MIDAS Cooperative Agreements: Research Projects U01

​​​​​By Rich Haddock
  • Development and Dissemination of Operational Real-Time Respiratory Virus Forecast


    Principal Investigator: Jeffrey Shaman, Ph.D., Columbia University Mailman School of Public Health

    This research group is expanding the real-time flu forecasting system that built using methods from weather and climate modeling and applying it to additional infectious diseases, including other respiratory viruses and Ebola.

  • Dynamic Data-Driven Decision Models for Infectious Disease Control



    Principal Investigators: Alison Galvani, Ph.D., Yale University; Lauren Meyers, Ph.D., of Texas at Austin


    This research team is developing new models of disease spread with the goal of improving infectious disease tracking and optimizing intervention strategies.

  • Forecasting Tipping Points in Emerging and Re-Emerging Infectious Diseases






    Principal Investigators: John Drake, Ph.D., and Andrew Park, Ph.D., University of Georgia; Matthew Ferrari, Ph.D., Penn State University; Pejman Rohani, Ph.D., and Bogdan Epureanu, Ph.D., University of Michigan, Ann Arbor

    This research group focuses on developing modeling methods that could serve as an early warning system for infectious disease outbreaks.

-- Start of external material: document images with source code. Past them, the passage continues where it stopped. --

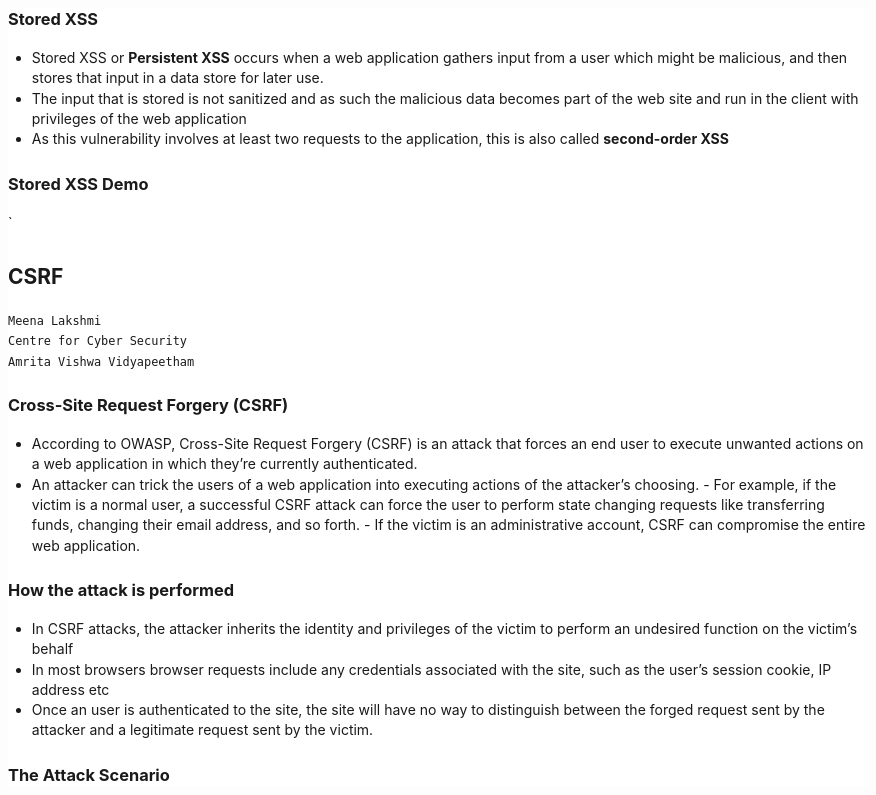 ### Stored XSS

- Stored XSS or **Persistent XSS** occurs when a web application
    gathers input from a user which might be malicious, and then
    stores that input in a data store for later use.
- The input that is stored is not sanitized and as such the
    malicious data becomes part of the web site and run in the
    client with privileges of the web application
- As this vulnerability involves at least two requests to the
    application, this is also called **second-order XSS**


### Stored XSS Demo


`

## CSRF

```
Meena Lakshmi
Centre for Cyber Security
Amrita Vishwa Vidyapeetham
```

### Cross-Site Request Forgery (CSRF)

- According to OWASP, Cross-Site Request Forgery (CSRF) is an
    attack that forces an end user to execute unwanted actions on
    a web application in which they’re currently authenticated.
- An attacker can trick the users of a web application into
    executing actions of the attacker’s choosing.
       - For example, if the victim is a normal user, a successful CSRF attack
          can force the user to perform state changing requests like
          transferring funds, changing their email address, and so forth.
       - If the victim is an administrative account, CSRF can compromise the
          entire web application.


### How the attack is performed

- In CSRF attacks, the attacker inherits the identity and
    privileges of the victim to perform an undesired function on
    the victim’s behalf
- In most browsers browser requests include any credentials
    associated with the site, such as the user’s session cookie, IP
    address etc
- Once an user is authenticated to the site, the site will have no
    way to distinguish between the forged request sent by the
    attacker and a legitimate request sent by the victim.


### The Attack Scenario
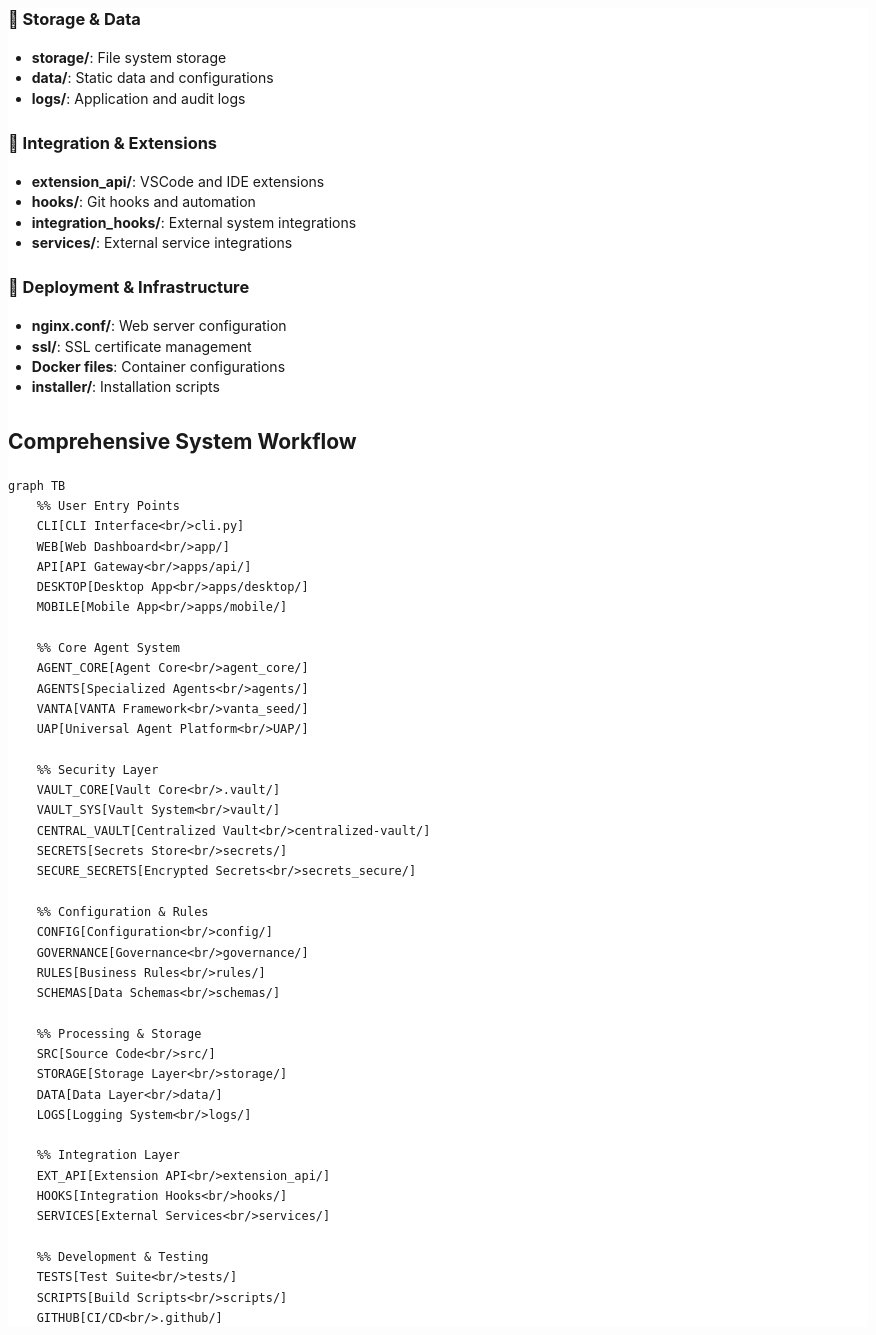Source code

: ### 💾 Storage & Data
- **storage/**: File system storage
- **data/**: Static data and configurations
- **logs/**: Application and audit logs

### 🔌 Integration & Extensions
- **extension_api/**: VSCode and IDE extensions
- **hooks/**: Git hooks and automation
- **integration_hooks/**: External system integrations
- **services/**: External service integrations

### 🚀 Deployment & Infrastructure
- **nginx.conf/**: Web server configuration
- **ssl/**: SSL certificate management
- **Docker files**: Container configurations
- **installer/**: Installation scripts

## Comprehensive System Workflow

```mermaid
graph TB
    %% User Entry Points
    CLI[CLI Interface<br/>cli.py]
    WEB[Web Dashboard<br/>app/]
    API[API Gateway<br/>apps/api/]
    DESKTOP[Desktop App<br/>apps/desktop/]
    MOBILE[Mobile App<br/>apps/mobile/]
    
    %% Core Agent System
    AGENT_CORE[Agent Core<br/>agent_core/]
    AGENTS[Specialized Agents<br/>agents/]
    VANTA[VANTA Framework<br/>vanta_seed/]
    UAP[Universal Agent Platform<br/>UAP/]
    
    %% Security Layer
    VAULT_CORE[Vault Core<br/>.vault/]
    VAULT_SYS[Vault System<br/>vault/]
    CENTRAL_VAULT[Centralized Vault<br/>centralized-vault/]
    SECRETS[Secrets Store<br/>secrets/]
    SECURE_SECRETS[Encrypted Secrets<br/>secrets_secure/]
    
    %% Configuration & Rules
    CONFIG[Configuration<br/>config/]
    GOVERNANCE[Governance<br/>governance/]
    RULES[Business Rules<br/>rules/]
    SCHEMAS[Data Schemas<br/>schemas/]
    
    %% Processing & Storage
    SRC[Source Code<br/>src/]
    STORAGE[Storage Layer<br/>storage/]
    DATA[Data Layer<br/>data/]
    LOGS[Logging System<br/>logs/]
    
    %% Integration Layer
    EXT_API[Extension API<br/>extension_api/]
    HOOKS[Integration Hooks<br/>hooks/]
    SERVICES[External Services<br/>services/]
    
    %% Development & Testing
    TESTS[Test Suite<br/>tests/]
    SCRIPTS[Build Scripts<br/>scripts/]
    GITHUB[CI/CD<br/>.github/]
```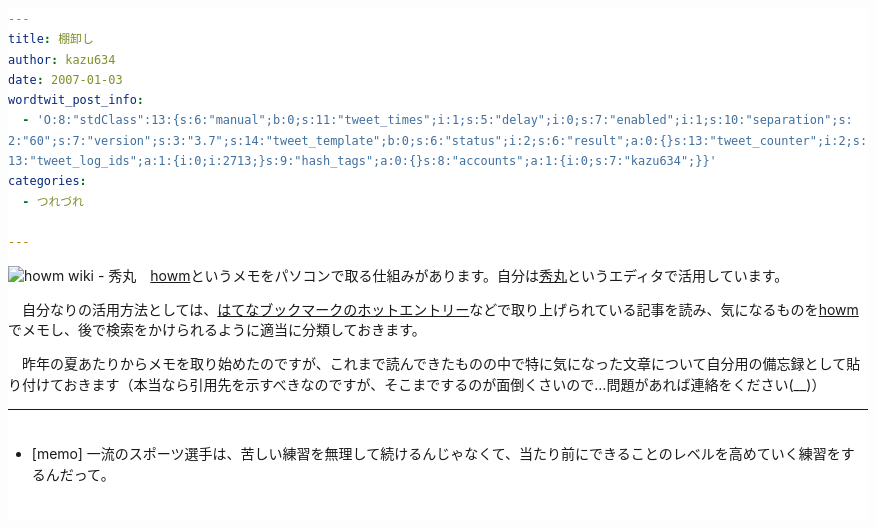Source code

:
 ```yaml
---
title: 棚卸し
author: kazu634
date: 2007-01-03
wordtwit_post_info:
  - 'O:8:"stdClass":13:{s:6:"manual";b:0;s:11:"tweet_times";i:1;s:5:"delay";i:0;s:7:"enabled";i:1;s:10:"separation";s:2:"60";s:7:"version";s:3:"3.7";s:14:"tweet_template";b:0;s:6:"status";i:2;s:6:"result";a:0:{}s:13:"tweet_counter";i:2;s:13:"tweet_log_ids";a:1:{i:0;i:2713;}s:9:"hash_tags";a:0:{}s:8:"accounts";a:1:{i:0;s:7:"kazu634";}}'
categories:
  - つれづれ

---
```

<div class="section">
<p>
<a href="http://howm.sourceforge.jp/cgi-bin/hiki/hiki.cgi?HideMaru" onclick="__gaTracker('send', 'event', 'outbound-article', 'http://howm.sourceforge.jp/cgi-bin/hiki/hiki.cgi?HideMaru', '');" target="_blank"><img align="left" alt="howm wiki - 秀丸" src="http://img.simpleapi.net/small/http://howm.sourceforge.jp/cgi-bin/hiki/hiki.cgi?HideMaru" border="0" /></a>
</p>
  
<p>
    　<a href="http://howm.sourceforge.jp/cgi-bin/hiki/hiki.cgi" onclick="__gaTracker('send', 'event', 'outbound-article', 'http://howm.sourceforge.jp/cgi-bin/hiki/hiki.cgi', 'howm');" target="blank">howm</a>というメモをパソコンで取る仕組みがあります。自分は<a href="http://hide.maruo.co.jp/software/hidemaru.html" onclick="__gaTracker('send', 'event', 'outbound-article', 'http://hide.maruo.co.jp/software/hidemaru.html', '秀丸');" target="blank">秀丸</a>というエディタで活用しています。
</p>
  
<p>
    　自分なりの活用方法としては、<a href="http://b.hatena.ne.jp/hotentry" onclick="__gaTracker('send', 'event', 'outbound-article', 'http://b.hatena.ne.jp/hotentry', 'はてなブックマークのホットエントリー');" target="blank">はてなブックマークのホットエントリー</a>などで取り上げられている記事を読み、気になるものを<a href="http://howm.sourceforge.jp/cgi-bin/hiki/hiki.cgi" onclick="__gaTracker('send', 'event', 'outbound-article', 'http://howm.sourceforge.jp/cgi-bin/hiki/hiki.cgi', 'howm');" target="blank">howm</a>でメモし、後で検索をかけられるように適当に分類しておきます。
</p>
  
<p>
    　昨年の夏あたりからメモを取り始めたのですが、これまで読んできたものの中で特に気になった文章について自分用の備忘録として貼り付けておきます（本当なら引用先を示すべきなのですが、そこまでするのが面倒くさいので…問題があれば連絡をください(__)）
</p>
  
<hr />
  
<p>
<ul>
      &#160;&#160; &#160; 
      
<li>
        [memo] 一流のスポーツ選手は、苦しい練習を無理して続けるんじゃなくて、当たり前にできることのレベルを高めていく練習をするんだって。
</li>
<p>
        &#160;&#160; &#160;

  • Modeling Contact Investigation and Rapid Response


    Principal Investigator: Travis Porco, Ph.D., University of California, San Francisco


    This research group uses computational models to determine what kinds of information to collect from people exposed to an infectious disease and how to use the data to design effective intervention strategies.

  • Modeling Epidemic Infectious Diseases Using Sequence Analysis


    Principal Investigator: Sergei Pond, Ph.D., Temple University, Philadelphia


    This research group models the rapidly evolving genetic sequences of pathogens, studies how this information can be used to better understand disease transmission networks within communities and evaluates the impact of control and intervention measures.

  • Modeling the Effects of the Environment on Enteric Pathogen Dynamics


    Principal Investigator: Joseph Eisenberg, Ph.D., University of Michigan, Ann Arbor


    This research group models the contribution of environmental factors to disease outbreaks, including the movement of pathogens through water, air and food as well as how those pathogens become transmissible.

  • Models for Synthesizing Molecular, Clinical and Epidemiological Data, and Translation





    Principal Investigators: Neil Morris Ferguson, Ph.D., Christophe Fraser, Ph.D., and Steven Riley, Ph.D., Imperial College London; Simon Cauchemez, Ph.D., Institut Pasteur, Paris

    This international research team is developing new machine-learning methods to find patterns of disease transmission; integrate large, complex datasets generated by public health efforts; and derive new ways to improve the validity and predictive ability of infectious disease models.

  • Predicting Vector-Borne Virus Transmission Dynamics and Emergence Potential


    Principal Investigator: Christopher Mores, Sc.D., Louisiana State University


    This research group develops mathematical models of the spread of mosquito-borne diseases, including dengue fever. The goal of the work is to help researchers better understand how to interrupt transmission to prevent or slow outbreaks.

  • Quantifying Model Uncertainty for Forecasting the Spread of Infectious Diseases


    Principal Investigator: Sara Del Valle, Ph.D., Los Alamos National Laboratory


    This research group studies how to model changes in people's behavior in response to an infectious disease outbreak and the impact of uncertainty in the data, such as vaccination rates or number of infected people, on infectious disease models.

  • Synthetic Information Systems for Better Informing Public Health Policymakers



    Principal Investigators : Stephen Eubank, Ph.D., Madhav Marathe, Ph.D., Biocomplexity Institute of Virginia Tech


  • This research group designs, builds and validates models of disease spread and prediction systems based on activities in a social network. Using mathematical and computational methods, the group is exploring the effects of human contact patterns in urban areas on disease transmission dynamics and the effectiveness of particular response strategies.